Neil Delamere's world of comic relief
“My family. My niece, who’s only three, said: ‘I’ve eaten something that’s disagreed with me’. I asked what and she said ‘Lego’. Children are so effervescent and uplifting and constantly amusing.
“I was over in my uncle’s and I caught him ripping up utility bills with his name on them. He’s about 70. I said, ‘fair play, it’s amazing you’re so aware of identity fraud’. He said ‘Ah…I’m only just using someone else’s bin and I don’t want him to know’.”
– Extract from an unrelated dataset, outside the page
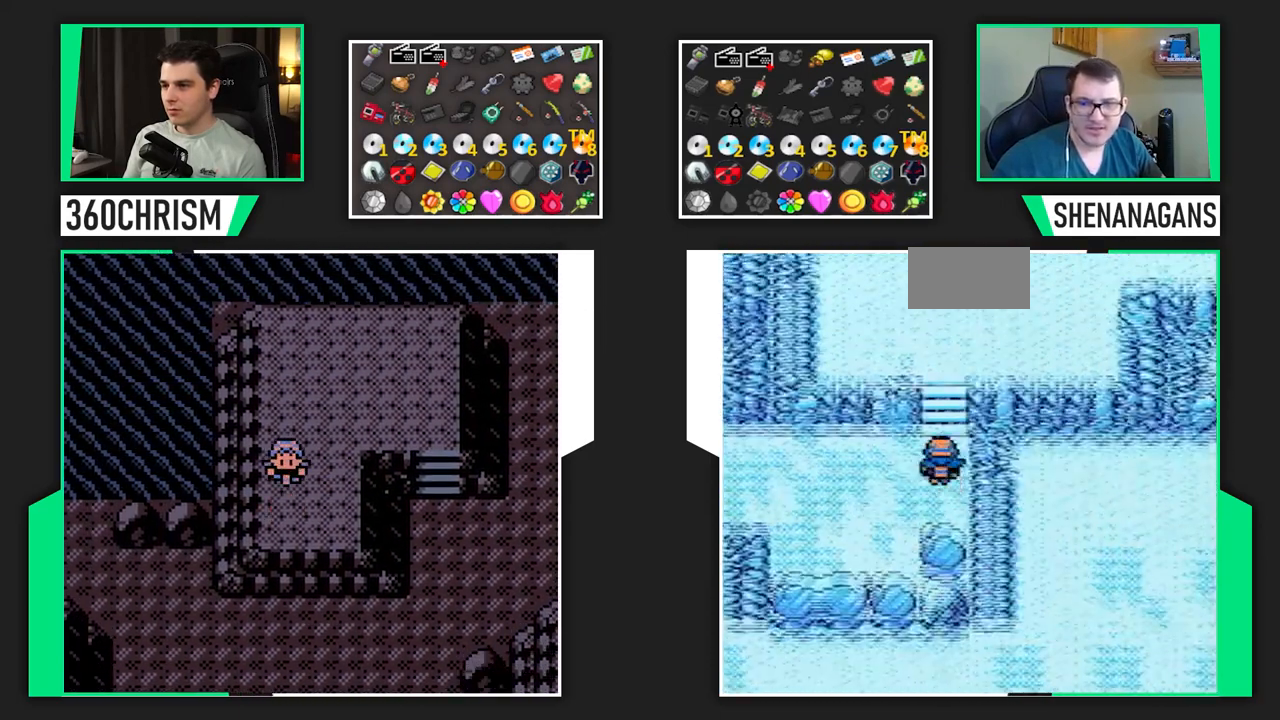
{"buttons": ["DPAD_RIGHT"]}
“At a gig in Edinburgh, there was a lad of 16 in the front row. I asked what he wanted to do when he grew up. He said: ‘I want to join the army’. I said: ‘you want to join the British Army — an army that has been involved in two wars?’ A voice in the audience went ‘one war’. I said: ‘are there not two wars — Iraq and Afghanistan?’ The voice replied: ‘Soldiers are in airports in Iraq, just wanting to come home’.
“There was a pause — there’s a level of tension already embedded in a situation where an Irish person’s talking about the British Army. Then someone else in the audience spoke up: ‘You mean to say the duty free is what’s keeping you in Iraq?’ There was a big massive release of tension. That got us out of a very sticky situation.”
“Irish people have an inherent layer of pessimism provided to us by history. I think that’s just a surface layer. We expect things to go badly but, secretly, we hope they won’t. When I was working in software engineering around 2000-2001, the doc.com bubble burst. Lots of friends were being laid off. It was a stressful time, we were all wondering would we keep our jobs.
“But you have to press on. I left of my own accord and picked up another career. I wanted to approach it the best possible way, see the crisis as a moment of opportunity. So I left and now I’m doing stand-up comedy, which I love.”
“It’s another form of escapism, to leave behind what’s causing you worry — two hours when you can check your baggage at the door and get caught up in someone talking rubbish and telling tall tales. There’s a boom in comedy at the moment. In a recession, when people don’t have much discretionary income, they go to events for a different reason. They want something that will release them from the barrage of negativity.”